Inflammation impacts human hematopoiesis across physiologic and pathologic conditions, as signals derived from the bone marrow microenvironment, such as pro-inflammatory cytokines and chemokines, have been shown to alter hematopoietic stem cell (HSCs) homeostasis. Dysregulated inflammation can skew HSC fate-related decisions, leading to aberrant hematopoiesis and potentially contributing to the pathogenesis of hematological disorders such as myelodysplastic syndromes (MDS). Recently, emerging studies have used single-cell sequencing and muti-omic approaches to investigate HSC cellular heterogeneity and gene expression in normal hematopoiesis as well as in myeloid malignancies. This review summarizes recent reports mechanistically dissecting the role of inflammatory signaling and innate immune response activation due to MDS progression. Furthermore, we highlight the growing importance of using multi-omic techniques, such as single-cell profiling and deconvolution methods, to unravel MDSs' heterogeneity. These approaches have provided valuable insights into the patterns of clonal evolution that drive MDS progression and have elucidated the impact of inflammation on the composition of the bone marrow immune microenvironment in MDS.
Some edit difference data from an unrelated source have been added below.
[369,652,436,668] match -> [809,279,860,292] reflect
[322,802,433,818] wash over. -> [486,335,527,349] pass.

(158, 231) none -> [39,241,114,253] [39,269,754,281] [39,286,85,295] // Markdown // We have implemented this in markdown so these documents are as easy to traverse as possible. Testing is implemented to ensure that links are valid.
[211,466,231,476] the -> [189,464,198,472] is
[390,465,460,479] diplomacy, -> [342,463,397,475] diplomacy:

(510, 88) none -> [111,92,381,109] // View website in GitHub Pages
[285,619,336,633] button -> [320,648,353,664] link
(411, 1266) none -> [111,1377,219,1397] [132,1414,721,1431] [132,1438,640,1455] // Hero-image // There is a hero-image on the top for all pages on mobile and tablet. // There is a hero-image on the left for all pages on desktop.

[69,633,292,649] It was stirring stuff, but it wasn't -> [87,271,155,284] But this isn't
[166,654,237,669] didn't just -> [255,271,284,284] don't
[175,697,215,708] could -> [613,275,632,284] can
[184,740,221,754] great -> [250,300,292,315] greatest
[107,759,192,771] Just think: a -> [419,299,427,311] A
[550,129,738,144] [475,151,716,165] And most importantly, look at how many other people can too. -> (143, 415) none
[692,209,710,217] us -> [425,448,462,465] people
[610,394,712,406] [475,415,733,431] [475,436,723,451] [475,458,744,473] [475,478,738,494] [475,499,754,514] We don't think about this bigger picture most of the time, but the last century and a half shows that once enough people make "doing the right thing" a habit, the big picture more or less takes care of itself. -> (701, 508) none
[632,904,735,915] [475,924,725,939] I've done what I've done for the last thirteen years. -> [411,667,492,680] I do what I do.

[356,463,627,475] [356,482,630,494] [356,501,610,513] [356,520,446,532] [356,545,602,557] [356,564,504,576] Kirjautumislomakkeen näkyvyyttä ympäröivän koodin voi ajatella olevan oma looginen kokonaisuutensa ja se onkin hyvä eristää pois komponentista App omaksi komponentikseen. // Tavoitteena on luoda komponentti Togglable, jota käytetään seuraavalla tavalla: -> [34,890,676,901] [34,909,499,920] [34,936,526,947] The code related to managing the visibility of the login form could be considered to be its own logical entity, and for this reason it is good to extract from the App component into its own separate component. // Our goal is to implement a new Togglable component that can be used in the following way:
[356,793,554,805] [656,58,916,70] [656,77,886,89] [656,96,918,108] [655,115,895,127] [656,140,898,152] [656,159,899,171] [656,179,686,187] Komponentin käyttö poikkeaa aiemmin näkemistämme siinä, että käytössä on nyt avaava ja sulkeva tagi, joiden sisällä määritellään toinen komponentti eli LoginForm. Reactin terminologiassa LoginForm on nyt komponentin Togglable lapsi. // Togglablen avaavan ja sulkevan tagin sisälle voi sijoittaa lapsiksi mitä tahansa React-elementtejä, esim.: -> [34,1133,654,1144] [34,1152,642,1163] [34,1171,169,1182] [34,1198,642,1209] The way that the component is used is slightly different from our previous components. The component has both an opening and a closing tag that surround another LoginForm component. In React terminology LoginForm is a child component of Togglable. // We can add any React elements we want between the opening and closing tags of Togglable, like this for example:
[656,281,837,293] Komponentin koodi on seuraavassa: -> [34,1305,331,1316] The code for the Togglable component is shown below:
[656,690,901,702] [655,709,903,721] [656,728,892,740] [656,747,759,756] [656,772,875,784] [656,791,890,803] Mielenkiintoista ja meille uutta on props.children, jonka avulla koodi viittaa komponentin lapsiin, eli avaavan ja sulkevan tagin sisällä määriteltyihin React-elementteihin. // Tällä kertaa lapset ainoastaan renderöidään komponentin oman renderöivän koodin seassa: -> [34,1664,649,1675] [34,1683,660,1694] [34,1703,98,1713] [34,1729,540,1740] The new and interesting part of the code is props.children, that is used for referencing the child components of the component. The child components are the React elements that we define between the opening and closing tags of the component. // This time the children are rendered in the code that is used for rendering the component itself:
Keywords: HSC; MDS; deconvolution; hematopoiesis; inflammation; sc-ATACseq; sc-RNAseq.

Figure 1

Inflammation impact on hematopoiesis (A,B). Hematopoietic stem cells (HSCs) in healthy bone marrow have the ability to self-renew and to differentiate into all blood cell lineages (A). Cytokines and chemokines are released from bone marrow microenvironment in response to stressors such as ageing, chronic inflammation, infections, and immune disorders (B). Prolonged or excessive exposure to these proinflammatory mediators can induce the loss of normal self-renewal HSCs capability and can lead to ineffective hematopoiesis. A common theme that has emerged from recent studies is that mutations in genes associated with CHIP (Clonal Hematopoiesis of Indeterminate Potential) and myeloid malignancies, such as Tet2 and Dnmt3a, render HSCs more susceptible to inflammation and chronic infections. In this scenario, the induction of HSCs clonal expansion due to inflammation contributes to sustained myelopoiesis and a more competitive advantage compared to that of normal cells.

Figure 2

Deconvolution workflow of bulk RNA-seq dataset from CD34 positive hematopoietic stem cells. Available sc-RNAseq datasets from CD34 positive cells from human bone marrows (1–3) are used to generate a signature matrix (4). In the second step, the deconvolution methods (7) require the expression profiles of CD34-positive mixed population (5–6) and the signature matrix (4) as input bulk data to estimate the abundance of cell types in each sample (8). FACS (Fluorescence-Activated Cell Sorting), HSC (Hematopoietic Stem Cell), MPP (MultiPotent Progenitor), CMP (Common Myeloid Progenitor), GMP (Granulocyte-Monocyte Progenitor), MEP (Megakaryocyte-Erythrocyte Progenitor), MLP (Multi-Lymphoid Progenitor), and PreB/NK (Pre-B cells and Natural Killer Cells).